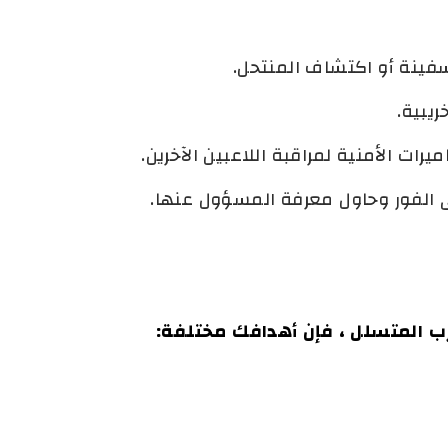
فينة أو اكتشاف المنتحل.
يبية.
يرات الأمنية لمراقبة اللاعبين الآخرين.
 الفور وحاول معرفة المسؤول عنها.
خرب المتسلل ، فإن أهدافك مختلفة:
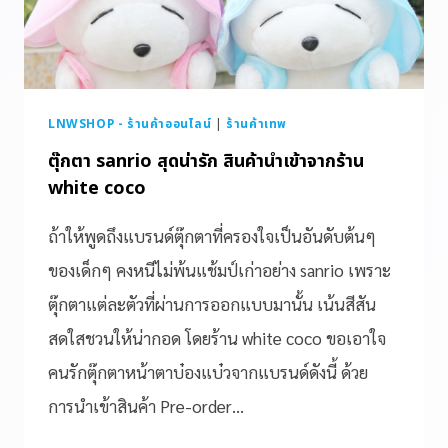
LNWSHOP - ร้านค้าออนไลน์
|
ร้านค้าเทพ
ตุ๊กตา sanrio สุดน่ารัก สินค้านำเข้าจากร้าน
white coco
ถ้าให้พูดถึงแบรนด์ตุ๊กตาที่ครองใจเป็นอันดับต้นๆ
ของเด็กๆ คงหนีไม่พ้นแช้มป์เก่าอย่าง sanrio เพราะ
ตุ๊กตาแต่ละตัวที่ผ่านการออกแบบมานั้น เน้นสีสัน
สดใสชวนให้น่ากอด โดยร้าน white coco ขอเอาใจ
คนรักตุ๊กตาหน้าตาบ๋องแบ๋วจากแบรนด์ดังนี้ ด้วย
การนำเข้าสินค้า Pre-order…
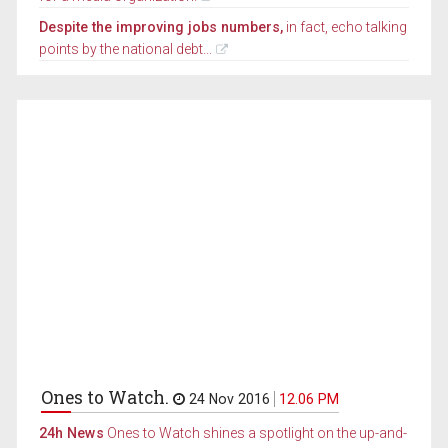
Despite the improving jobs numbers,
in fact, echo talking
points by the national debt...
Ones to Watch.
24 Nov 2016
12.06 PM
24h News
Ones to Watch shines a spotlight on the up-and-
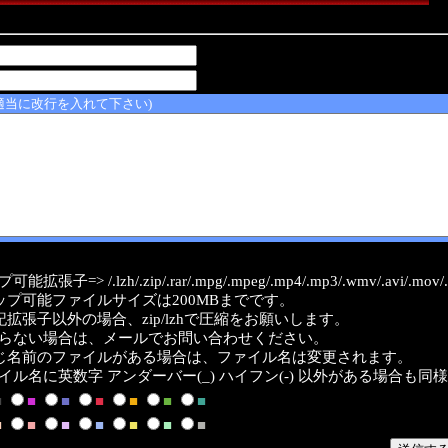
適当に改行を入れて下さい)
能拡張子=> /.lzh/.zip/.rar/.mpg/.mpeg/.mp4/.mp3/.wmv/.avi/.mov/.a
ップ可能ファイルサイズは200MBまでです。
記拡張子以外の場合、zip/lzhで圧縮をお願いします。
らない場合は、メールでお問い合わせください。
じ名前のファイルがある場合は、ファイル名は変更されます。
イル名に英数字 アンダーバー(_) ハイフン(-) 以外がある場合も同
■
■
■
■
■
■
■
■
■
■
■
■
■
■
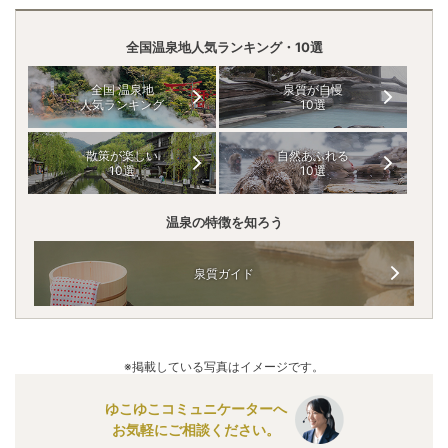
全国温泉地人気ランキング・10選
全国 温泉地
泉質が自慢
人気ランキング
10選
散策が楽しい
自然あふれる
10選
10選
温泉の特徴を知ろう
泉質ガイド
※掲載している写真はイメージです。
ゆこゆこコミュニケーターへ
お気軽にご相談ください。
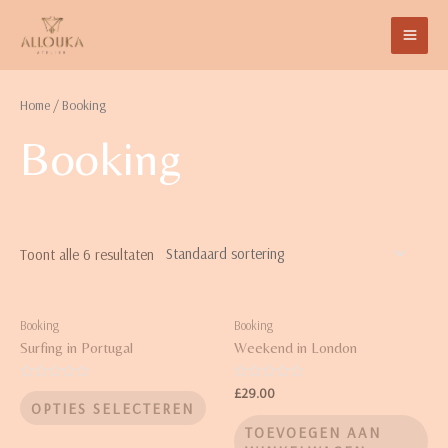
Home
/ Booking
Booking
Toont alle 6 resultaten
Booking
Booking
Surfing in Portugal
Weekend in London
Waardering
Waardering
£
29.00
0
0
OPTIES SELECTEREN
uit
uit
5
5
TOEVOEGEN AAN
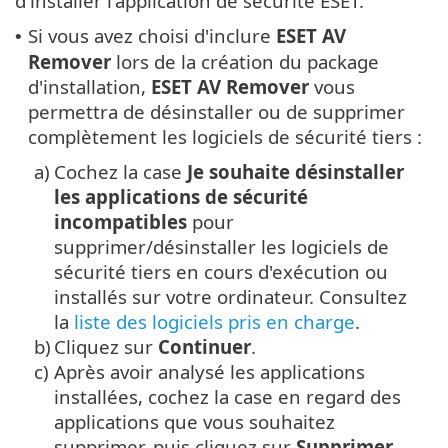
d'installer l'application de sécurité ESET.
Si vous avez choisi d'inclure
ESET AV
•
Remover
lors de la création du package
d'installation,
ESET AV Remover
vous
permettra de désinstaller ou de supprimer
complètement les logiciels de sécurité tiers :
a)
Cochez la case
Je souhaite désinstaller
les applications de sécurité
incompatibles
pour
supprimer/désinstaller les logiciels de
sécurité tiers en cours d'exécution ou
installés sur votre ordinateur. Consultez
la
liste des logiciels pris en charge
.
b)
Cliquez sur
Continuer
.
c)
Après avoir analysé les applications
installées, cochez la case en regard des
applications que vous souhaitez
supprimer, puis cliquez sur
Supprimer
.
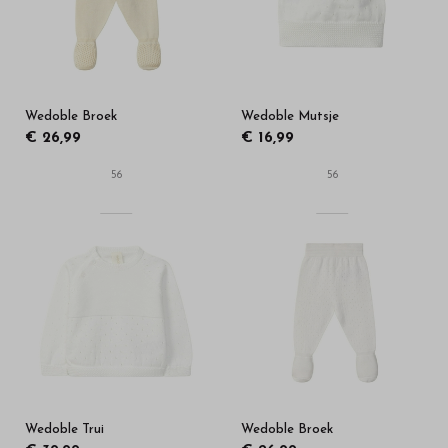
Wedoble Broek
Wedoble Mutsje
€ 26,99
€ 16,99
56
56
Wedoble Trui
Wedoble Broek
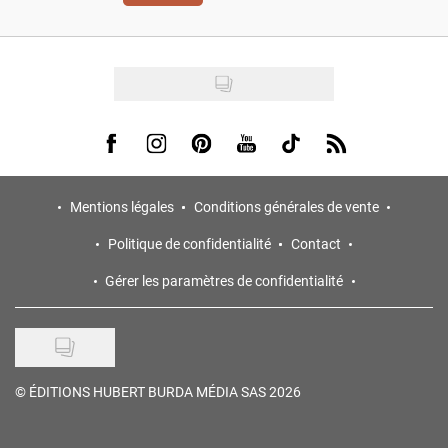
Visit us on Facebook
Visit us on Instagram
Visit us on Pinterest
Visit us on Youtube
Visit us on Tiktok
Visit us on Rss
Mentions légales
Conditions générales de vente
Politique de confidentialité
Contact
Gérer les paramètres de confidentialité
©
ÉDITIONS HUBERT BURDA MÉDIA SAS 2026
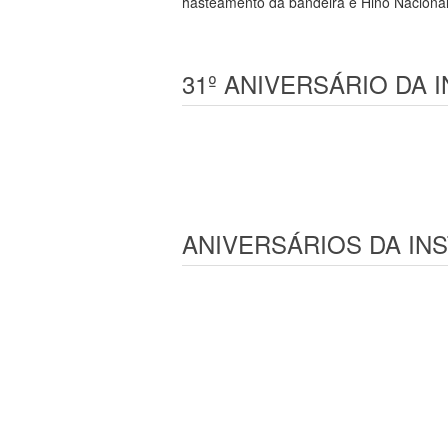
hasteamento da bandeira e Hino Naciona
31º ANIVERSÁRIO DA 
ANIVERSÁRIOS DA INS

______________________________

• YOUR OBJECTIVE: Please give the text read from all the items again, replacing "Booking" with "Reservations" and leaving everything else unchanged. Leave the pictures out of your answer.

• SOLUTION BELOW:
فينة أو اكتشاف المنتحل.
يبية.
يرات الأمنية لمراقبة اللاعبين الآخرين.
 الفور وحاول معرفة المسؤول عنها.
خرب المتسلل ، فإن أهدافك مختلفة:
LNWSHOP - ร้านค้าออนไลน์
|
ร้านค้าเทพ
ตุ๊กตา sanrio สุดน่ารัก สินค้านำเข้าจากร้าน
white coco
ถ้าให้พูดถึงแบรนด์ตุ๊กตาที่ครองใจเป็นอันดับต้นๆ
ของเด็กๆ คงหนีไม่พ้นแช้มป์เก่าอย่าง sanrio เพราะ
ตุ๊กตาแต่ละตัวที่ผ่านการออกแบบมานั้น เน้นสีสัน
สดใสชวนให้น่ากอด โดยร้าน white coco ขอเอาใจ
คนรักตุ๊กตาหน้าตาบ๋องแบ๋วจากแบรนด์ดังนี้ ด้วย
การนำเข้าสินค้า Pre-order…
Despite the improving jobs numbers,
in fact, echo talking
points by the national debt...
Ones to Watch.
24 Nov 2016
12.06 PM
24h News
Ones to Watch shines a spotlight on the up-and-
適当に改行を入れて下さい)
能拡張子=> /.lzh/.zip/.rar/.mpg/.mpeg/.mp4/.mp3/.wmv/.avi/.mov/.a
ップ可能ファイルサイズは200MBまでです。
記拡張子以外の場合、zip/lzhで圧縮をお願いします。
らない場合は、メールでお問い合わせください。
じ名前のファイルがある場合は、ファイル名は変更されます。
イル名に英数字 アンダーバー(_) ハイフン(-) 以外がある場合も同
■
■
■
■
■
■
■
■
■
■
■
■
■
■
全国温泉地人気ランキング・10選
全国 温泉地
泉質が自慢
人気ランキング
10選
散策が楽しい
自然あふれる
10選
10選
温泉の特徴を知ろう
泉質ガイド
※掲載している写真はイメージです。
ゆこゆこコミュニケーターへ
お気軽にご相談ください。
Home
/ Reservations
Reservations
Toont alle 6 resultaten
Reservations
Reservations
Surfing in Portugal
Weekend in London
Waardering
Waardering
£
29.00
0
0
OPTIES SELECTEREN
uit
uit
5
5
TOEVOEGEN AAN
d'installer l'application de sécurité ESET.
Si vous avez choisi d'inclure
ESET AV
•
Remover
lors de la création du package
d'installation,
ESET AV Remover
vous
permettra de désinstaller ou de supprimer
complètement les logiciels de sécurité tiers :
a)
Cochez la case
Je souhaite désinstaller
les applications de sécurité
incompatibles
pour
supprimer/désinstaller les logiciels de
sécurité tiers en cours d'exécution ou
installés sur votre ordinateur. Consultez
la
liste des logiciels pris en charge
.
b)
Cliquez sur
Continuer
.
c)
Après avoir analysé les applications
installées, cochez la case en regard des
applications que vous souhaitez
supprimer, puis cliquez sur
Supprimer
.
Wedoble Broek
Wedoble Mutsje
€ 26,99
€ 16,99
56
56
Wedoble Trui
Wedoble Broek
Visit us on Facebook
Visit us on Instagram
Visit us on Pinterest
Visit us on Youtube
Visit us on Tiktok
Visit us on Rss
Mentions légales
Conditions générales de vente
Politique de confidentialité
Contact
Gérer les paramètres de confidentialité
©
ÉDITIONS HUBERT BURDA MÉDIA SAS 2026
hasteamento da bandeira e Hino Naciona
31º ANIVERSÁRIO DA 
ANIVERSÁRIOS DA INS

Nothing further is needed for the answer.